During the host response toward implanted biomaterials, macrophages can shift phenotypes rapidly upon changes in their microenvironment within the host tissue. Exploration of this phenomenon can benefit significantly from the development of adequate tools. Creating cell microenvironment alterations on classical hydrogel substrates presents challenges, particularly when integrating them with cell cultivation and monitoring processes. However, having the capability to dynamically manipulate the cell microenvironment on biomaterial surfaces holds significant potential. We introduce magnetically actuated hydrogels ((Mad)Surface) tailored to induce reversible stiffness changes on polyacrylamide hydrogel substrates with embedded magnetic microparticles in a time-controllable manner.
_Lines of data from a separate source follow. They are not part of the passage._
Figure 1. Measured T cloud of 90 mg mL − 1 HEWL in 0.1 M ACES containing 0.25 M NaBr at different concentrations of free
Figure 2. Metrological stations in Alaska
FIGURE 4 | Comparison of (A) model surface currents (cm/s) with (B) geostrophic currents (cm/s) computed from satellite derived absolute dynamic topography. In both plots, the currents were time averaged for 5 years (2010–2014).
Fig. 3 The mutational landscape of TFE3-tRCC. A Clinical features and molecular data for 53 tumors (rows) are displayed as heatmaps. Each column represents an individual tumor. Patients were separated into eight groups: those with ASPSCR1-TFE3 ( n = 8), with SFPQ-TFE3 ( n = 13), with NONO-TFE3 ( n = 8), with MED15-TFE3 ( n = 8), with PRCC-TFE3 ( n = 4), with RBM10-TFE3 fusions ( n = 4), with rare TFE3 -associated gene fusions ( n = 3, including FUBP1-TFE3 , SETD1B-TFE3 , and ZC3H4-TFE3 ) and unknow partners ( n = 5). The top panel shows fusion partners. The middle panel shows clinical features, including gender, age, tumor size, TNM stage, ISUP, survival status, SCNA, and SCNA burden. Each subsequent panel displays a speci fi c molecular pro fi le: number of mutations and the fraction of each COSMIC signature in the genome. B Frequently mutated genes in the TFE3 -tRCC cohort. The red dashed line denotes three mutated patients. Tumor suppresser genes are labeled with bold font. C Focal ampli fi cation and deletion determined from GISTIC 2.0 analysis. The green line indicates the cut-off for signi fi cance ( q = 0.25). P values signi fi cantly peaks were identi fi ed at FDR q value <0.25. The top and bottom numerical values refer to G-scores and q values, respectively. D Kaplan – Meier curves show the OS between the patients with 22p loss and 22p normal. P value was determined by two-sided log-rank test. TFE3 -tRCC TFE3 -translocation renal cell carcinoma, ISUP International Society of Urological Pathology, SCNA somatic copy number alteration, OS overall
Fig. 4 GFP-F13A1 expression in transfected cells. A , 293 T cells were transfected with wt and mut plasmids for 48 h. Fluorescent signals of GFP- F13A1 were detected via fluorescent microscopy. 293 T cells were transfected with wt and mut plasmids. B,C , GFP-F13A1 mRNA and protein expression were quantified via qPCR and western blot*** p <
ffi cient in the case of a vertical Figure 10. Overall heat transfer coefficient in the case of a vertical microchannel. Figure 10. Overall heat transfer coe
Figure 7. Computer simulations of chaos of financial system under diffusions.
Our investigation focused on exploring the potential of magnetic fields and (Mad)Surfaces in dynamically modulating macrophage behavior in a programmable manner. We achieved a consistent modulation by subjecting the (Mad)Surface to a pulsed magnetic field with a frequency of 0.1 Hz and a magnetic field flux density of 50 mT and analyzed exposed cells using flow cytometry and ELISA. At the single-cell level, we identified a subpopulation for which the dynamic stiffness conditions in conjunction with the pulsed magnetic field increased the expression of CD206 in M1-activated THP-1 cells, indicating a consistent shift toward the M2 anti-inflammatory phenotype on (Mad)Surface. At the population level, this effect was mostly hindered in the culture period utilized in this work. The (Mad)Surface approach advances our understanding of the interplay between magnetic field, cell microenvironment alterations, and macrophage behavior.